The Blue Knights felt an obligation. To their fans. To their members. And to Denver.
A downpour on Broncos Stadium at Mile High had postponed the corps' home show, putting in jeopardy some members’ lone chance to perform in front of their friends and family.
After a few waiting hours and when conditions finally cleared, it was decided that the 10 corps would each do a 10-minute standstill performance. Better than no performance? Sure. But the Blue Knights were eager to knock the socks off their home crowd, a task that grows much more arduous without a full performing arsenal.
So, they went against the norm. Not up against a time limit as the show’s final performer, they weren’t going to let some rain deter them from pleasing the home fans.
“They come out with the decision that we’re going to do a standstill and we start to get ready for that and upper management was like, ‘You know what? No,’” fourth-year drum major Daniel Belcher said. “‘We’re going on last. It’s the home crowd, we’ve got to give Denver what they deserve.’
“The energy coming out here was phenomenal. This show for most of the corps is their favorite show, even more than [the DCI World Championship] Finals.”
With the DCI Southwestern Championship presented by Fred J. Miller, Inc. less than a week away, Belcher is confident the spark of Saturday's Denver performance will push his corps’ excitement and energy levels over the top for the season’s late stretch.
“I think the home show is going to be a huge jump for us,” he said. “The energy leaving the field tonight, I think that’s going to do a lot for us heading into the rest of the tour, heading into Texas week, getting ready for that, I think we’ve got a huge energy bump right now, riding high.”
Blue Knights weren’t judged at Saturday’s event, but based upon their last few competitions, the Denver corps is on pace for one of the better seasons in its 61-year history. Wednesday in Ogden, Utah, Blue Knights broke 80 points, which matched the earliest in a given season that the corps has reached that threshold in more than a decade.
Since Saturday’s Denver event wasn’t adjudicated, the corps went nearly a week without receiving another score, but made major noise in its first midwest performance, pushing ahead of The Cadets for the first time ever.
Belcher is the first to admit competitive success isn’t everything. That’s not to say, though, that it isn’t a nice added bonus.
“The progress the corps has made has been absolutely phenomenal,” he said. “Not just on the competitive side but the cultural side. We’ve put in a lot of work to create a corps ... our goal as a drum corps is to be the kindest drum corps in DCI. To be the most socially cohesive. And to have one of the best member experiences. That’s been top on the table this year.”
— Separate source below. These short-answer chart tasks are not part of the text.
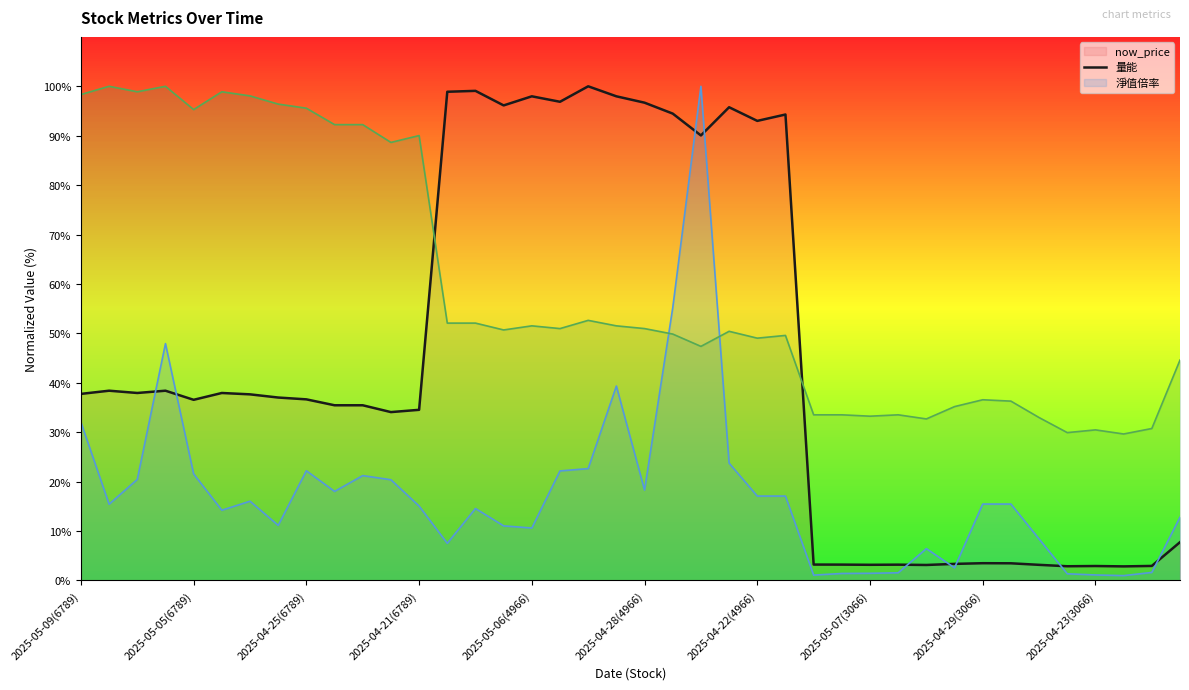

What is the lowest value of the 淨值倍率 (line) series?

29.6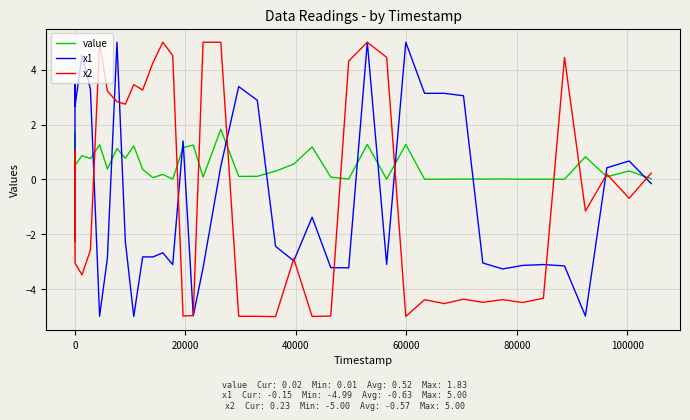

True or false: value and x1 intersect in this chart.

True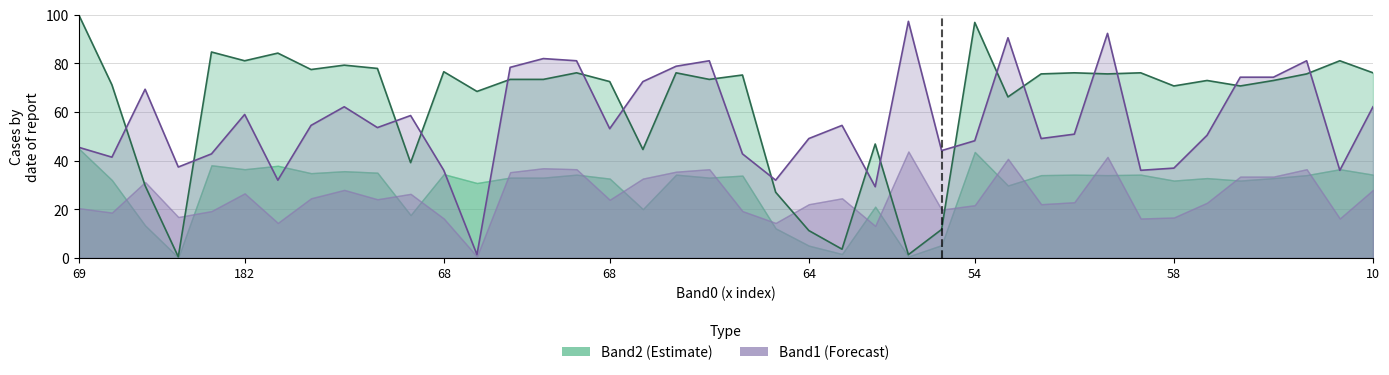

How many times do Band1 (Forecast) and Band2 (Estimate) cross each other?

18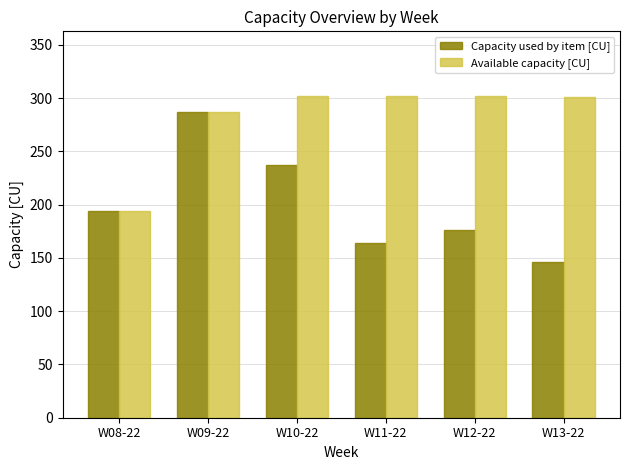

How many values in the Capacity used by item [CU] series are below 194?

3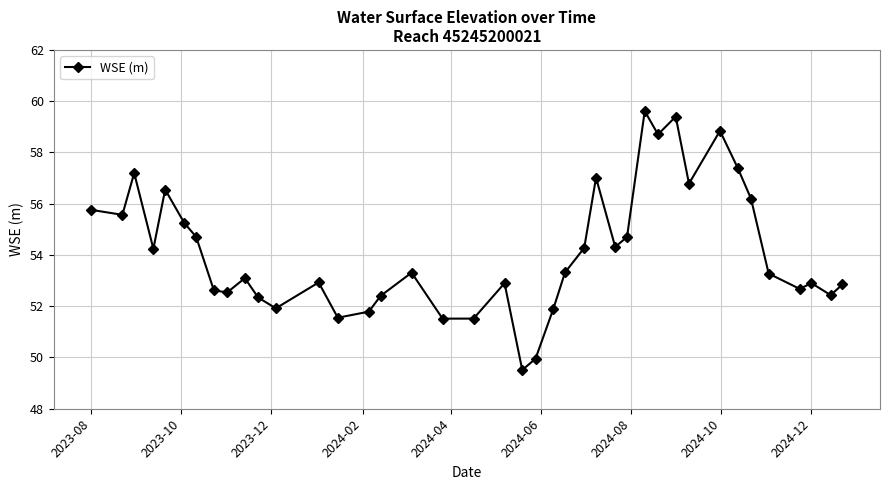

What is the smallest value displayed?

49.5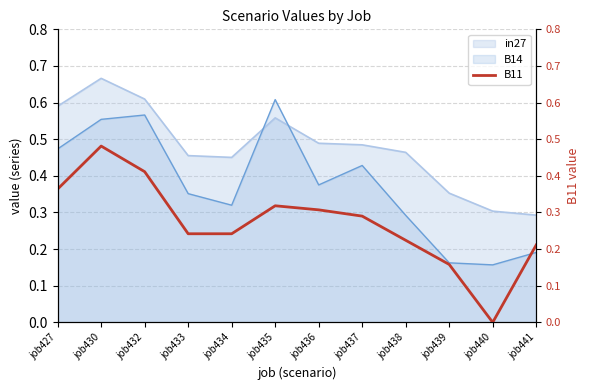

Count the values in the range 0 to 1.

12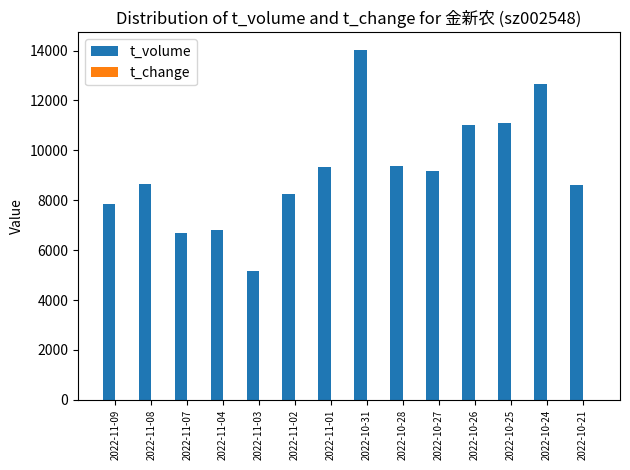

What is the greatest value displayed?

14024.0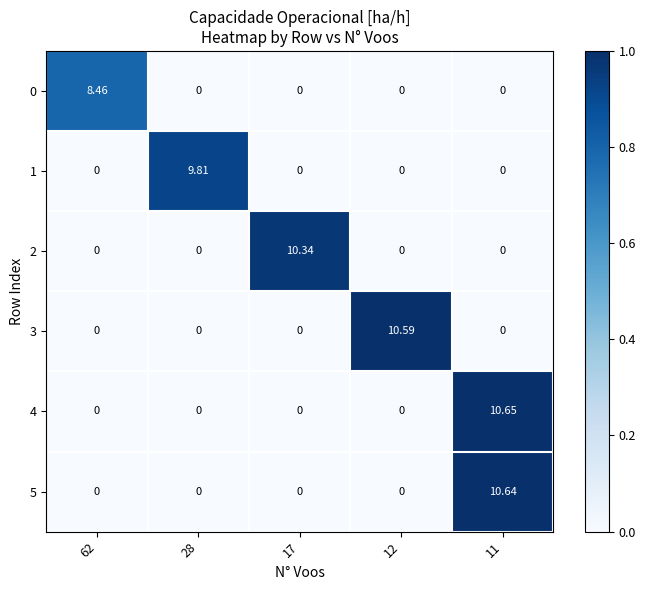

What is the total value across all series at 62?

8.5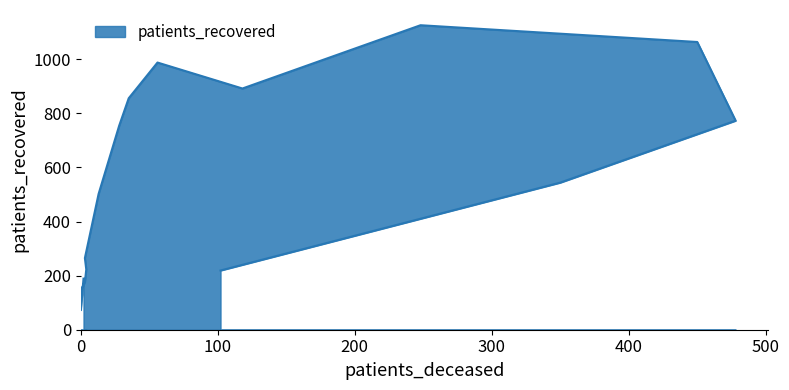

Reading left to right, what are all the values shown in this chart?

189	73	146	176	223	265	502	754	856	988	892	1126	1064	773	544	219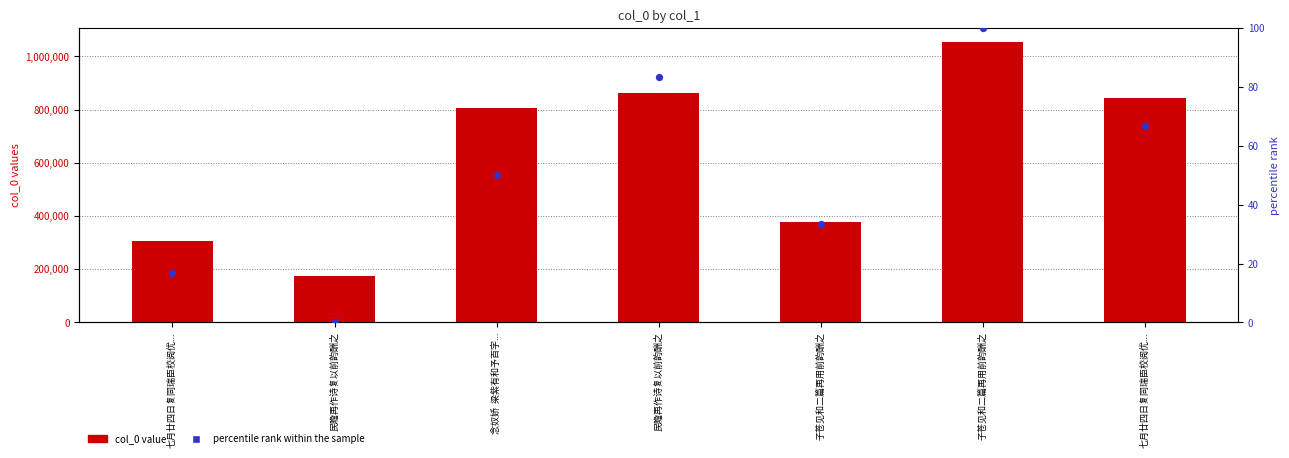

At which category is the sum across all series the highest?

子苍见和二篇再用前韵酬之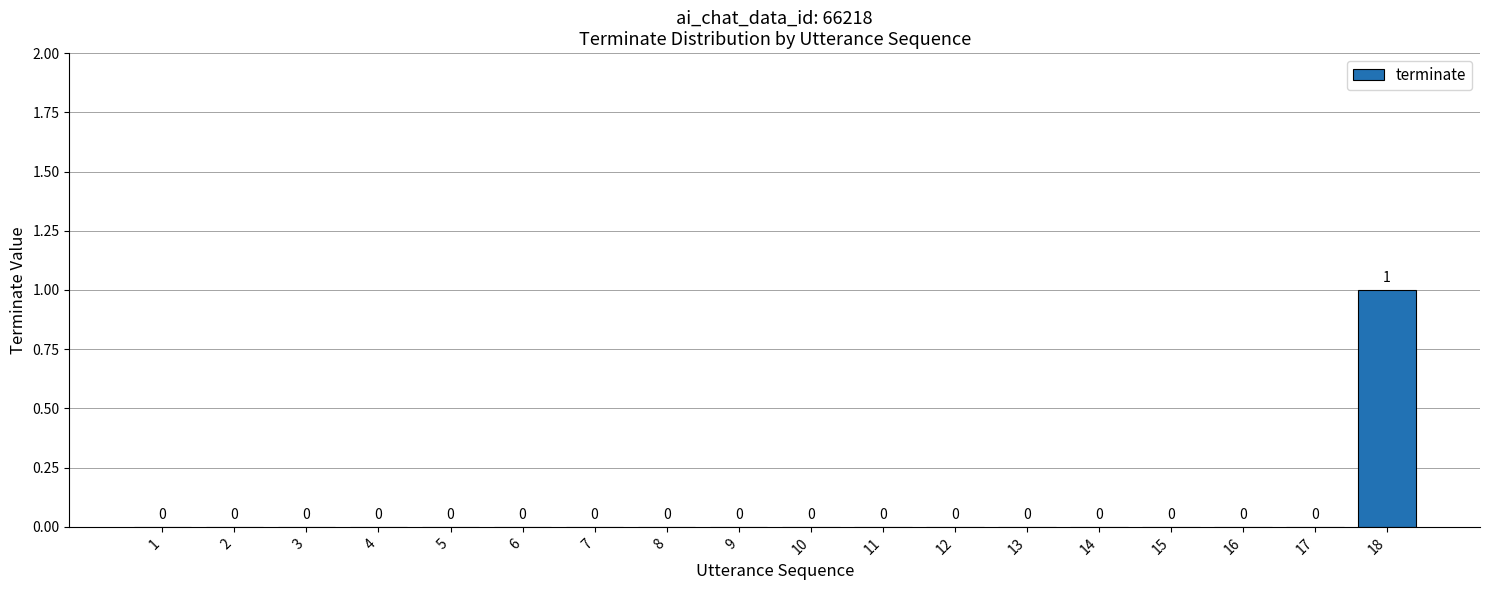

Reading left to right, list all the values displayed in this chart.

1=0	2=0	3=0	4=0	5=0	6=0	7=0	8=0	9=0	10=0	11=0	12=0	13=0	14=0	15=0	16=0	17=0	18=1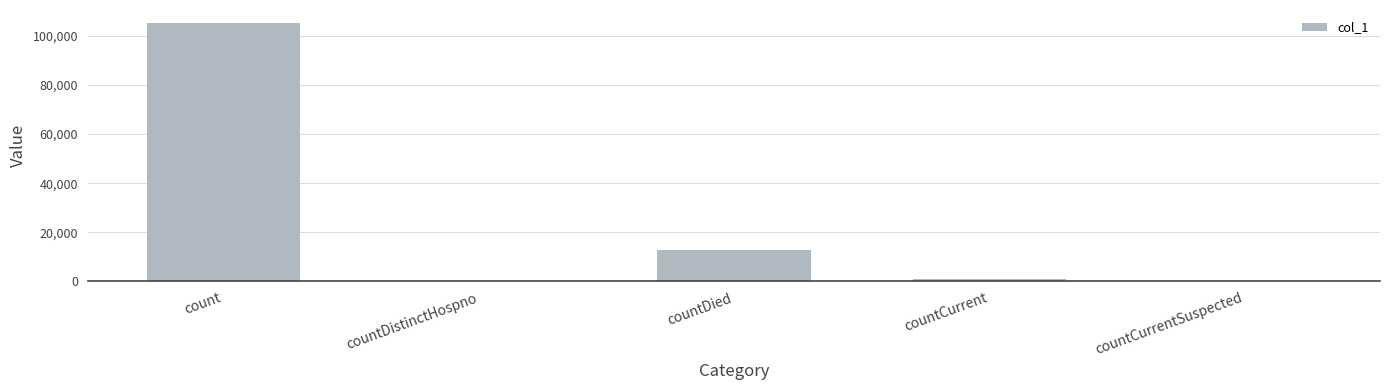

What is the sum of all values?

118716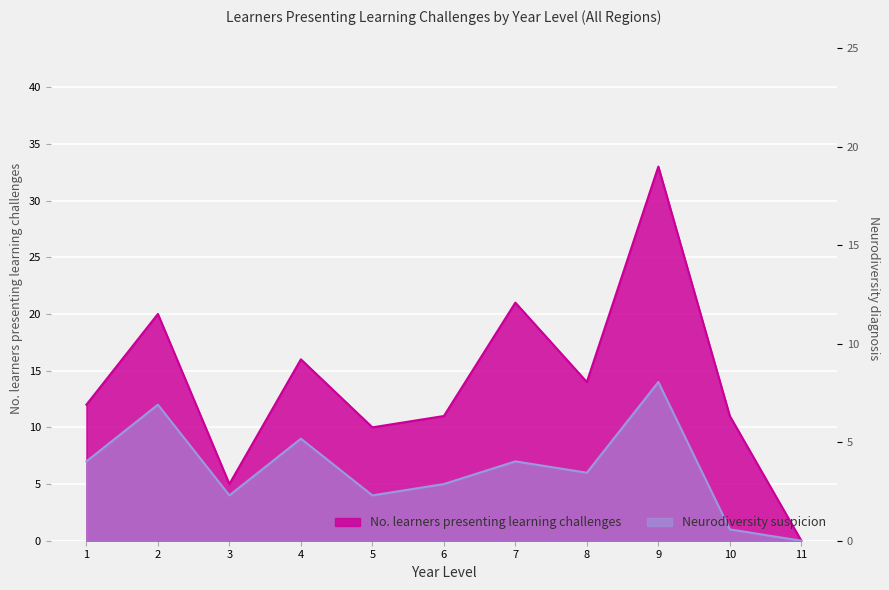

Reading left to right, transcribe all the data shown in this chart.

Neurodiversity suspicion: 1=7	2=12	3=4	4=9	5=4	6=5	7=7	8=6	9=14	10=1	11=0
No. learners presenting learning challenges: 1=12	2=20	3=5	4=16	5=10	6=11	7=21	8=14	9=33	10=11	11=0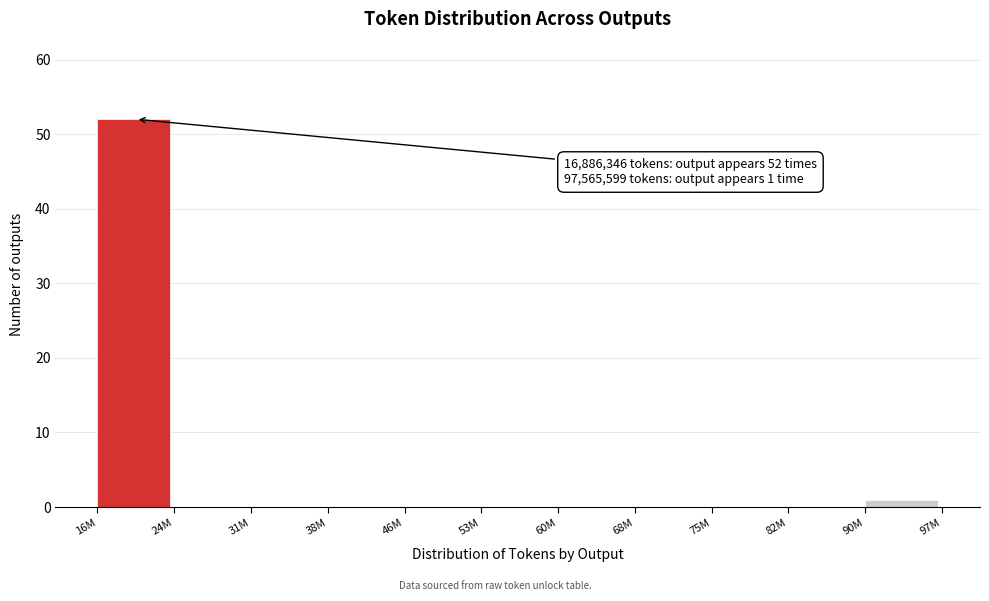

Reading left to right, what are all the values shown in this chart?

16M=52	24M=0	31M=0	38M=0	46M=0	53M=0	60M=0	68M=0	75M=0	82M=0	90M=1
Belcher is in his age-out year. Like most in his situation, he’s still coping with that fact. Instead of sulking over it, though, he’s using it as motivation to be the best version of himself and benefit those around him.
“My biggest goal for my age-out, and how I’m going to come to terms with my age-out, is when I’m done, I want to feel like I have nothing left to give,” he said. “Nothing left to give — Like if I had another year it would just be redundant. I want to make a difference to the lives of the people here and then I’ll be satisfied.”